In conclusion, they worried that, “If this is similar in effect to the emergence of 581G in East Africa, the efficacy of SP-IPTp in the presence of these novel Pfdhps mutants should be re-assessed” in Nigeria. This situation threatens the use of sulfadoxine-pyrimethamine (SP) in two major prevention programs including intermittent preventive treatment during pregnancy (IPTp) and seasonal malaria chemoprevention (SMC) for children.
The benefits of IPTp using SP is the ability to administer chemoprevention in a single directly observed dose. Alternative medications are being explored, but from the behavioral intervention perspective, the low cost and simplicity afforded by SP is ideal.
The IPTp strategy had been modified a decade ago from requiring 2 doses, to monthly doses from the second trimester onwards because of parasite resistance or what is also termed drug tolerance by the parasite. Tolerance implies that the drug may still work, but at higher or more frequent doses. Such changes have cost and behavior change implications. Many country reports from the Malaria Indicator Surveys show an expected drop-off in uptake of SP between the first and third doses. For example in the 2021 Nigeria MIS IPTp1 uptake was 58%, while IPTp3 had reduced to 31%.

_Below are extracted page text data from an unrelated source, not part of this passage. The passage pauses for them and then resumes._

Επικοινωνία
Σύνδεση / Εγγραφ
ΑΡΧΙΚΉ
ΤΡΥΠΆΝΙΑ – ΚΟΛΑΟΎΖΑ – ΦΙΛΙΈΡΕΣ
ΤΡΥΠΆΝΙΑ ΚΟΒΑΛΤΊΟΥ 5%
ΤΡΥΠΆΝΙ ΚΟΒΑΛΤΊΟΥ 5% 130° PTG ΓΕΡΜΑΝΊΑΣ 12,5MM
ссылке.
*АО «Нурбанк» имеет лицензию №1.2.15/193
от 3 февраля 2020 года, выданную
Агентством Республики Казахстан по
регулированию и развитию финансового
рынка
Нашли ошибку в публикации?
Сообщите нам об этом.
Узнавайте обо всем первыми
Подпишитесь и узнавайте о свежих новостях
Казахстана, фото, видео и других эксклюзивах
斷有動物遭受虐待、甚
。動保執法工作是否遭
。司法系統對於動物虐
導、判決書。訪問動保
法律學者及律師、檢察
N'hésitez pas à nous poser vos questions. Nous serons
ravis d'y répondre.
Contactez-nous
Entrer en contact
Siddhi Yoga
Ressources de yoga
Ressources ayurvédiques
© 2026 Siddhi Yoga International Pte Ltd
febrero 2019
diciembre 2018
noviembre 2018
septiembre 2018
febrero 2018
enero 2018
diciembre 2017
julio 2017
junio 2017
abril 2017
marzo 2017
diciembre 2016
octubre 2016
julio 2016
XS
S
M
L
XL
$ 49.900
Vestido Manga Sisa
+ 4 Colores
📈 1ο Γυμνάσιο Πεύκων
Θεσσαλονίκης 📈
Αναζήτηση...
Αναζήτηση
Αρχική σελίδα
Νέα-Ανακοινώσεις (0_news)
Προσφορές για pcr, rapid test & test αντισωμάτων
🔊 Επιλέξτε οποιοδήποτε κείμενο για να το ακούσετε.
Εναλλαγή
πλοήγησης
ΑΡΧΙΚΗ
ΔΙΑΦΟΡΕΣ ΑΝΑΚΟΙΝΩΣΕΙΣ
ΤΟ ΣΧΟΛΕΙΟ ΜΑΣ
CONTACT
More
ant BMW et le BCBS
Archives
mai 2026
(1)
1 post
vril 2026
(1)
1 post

A related problem in Nigeria is the ubiquitous availability of SP in medicine shops across the country in contrast to official policy limiting it to use in IPTp and SMC. The challenge is finding affordable and feasible alternative medicines for IPTp. In the meantime, we have not even reached coverage targets using SP nor fully achieved rollout of companion interventions such as the use of Insecticide Treated Nets. Much work is still needed to protect pregnant women and fetuses from the malaria induced problems of anemia, low-birth-weight, stillbirth, and more.
A related study from Cameroon: The occurrence of sub-microscopic P. falciparum parasites resistant to SP and intense malaria transmission poses persistent risk of malaria infection during pregnancy in the area. ITN usage and monitoring spread of resistance are critical.